## Task brief
Each line of the entries that mentions the string "hand" needs to be reported.

'''

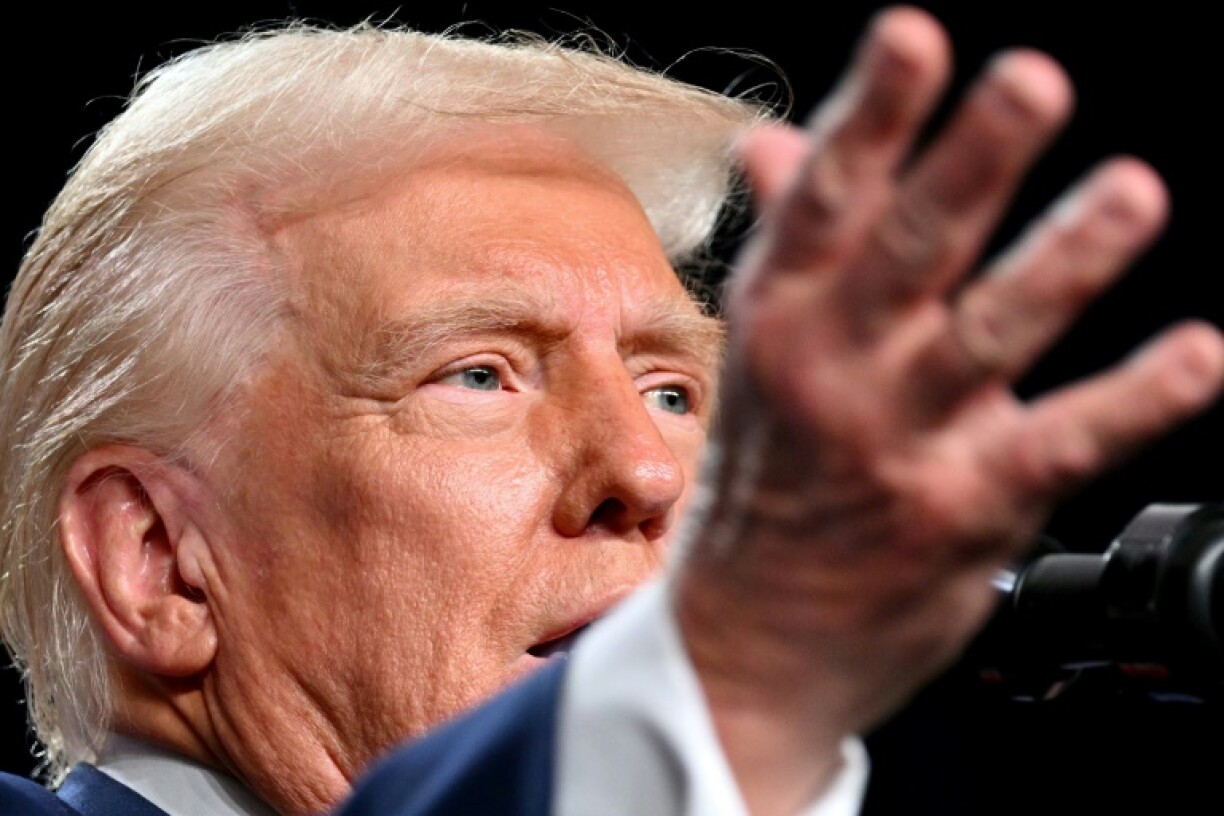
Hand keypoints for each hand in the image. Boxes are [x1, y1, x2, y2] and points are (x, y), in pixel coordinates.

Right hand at [673, 6, 1223, 811]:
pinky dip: (1132, 399)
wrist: (750, 641)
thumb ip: (786, 240)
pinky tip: (1196, 354)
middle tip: (1030, 82)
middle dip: (970, 164)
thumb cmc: (763, 484)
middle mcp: (830, 373)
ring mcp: (895, 446)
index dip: (868, 118)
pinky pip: (1058, 447)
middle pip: (907, 255)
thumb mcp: (758, 359)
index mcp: (776, 320)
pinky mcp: (962, 514)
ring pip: (985, 340)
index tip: (911, 38)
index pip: (823, 204)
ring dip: (1061, 265)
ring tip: (1131, 195)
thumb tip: (769, 143)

'''

## Answer section
Hand keypoints for each hand in the image. Boxes are [x1, y1, x2, y2] and points are (x, y), in pixel coordinates.
Right hand at [673, 6, 1223, 811]:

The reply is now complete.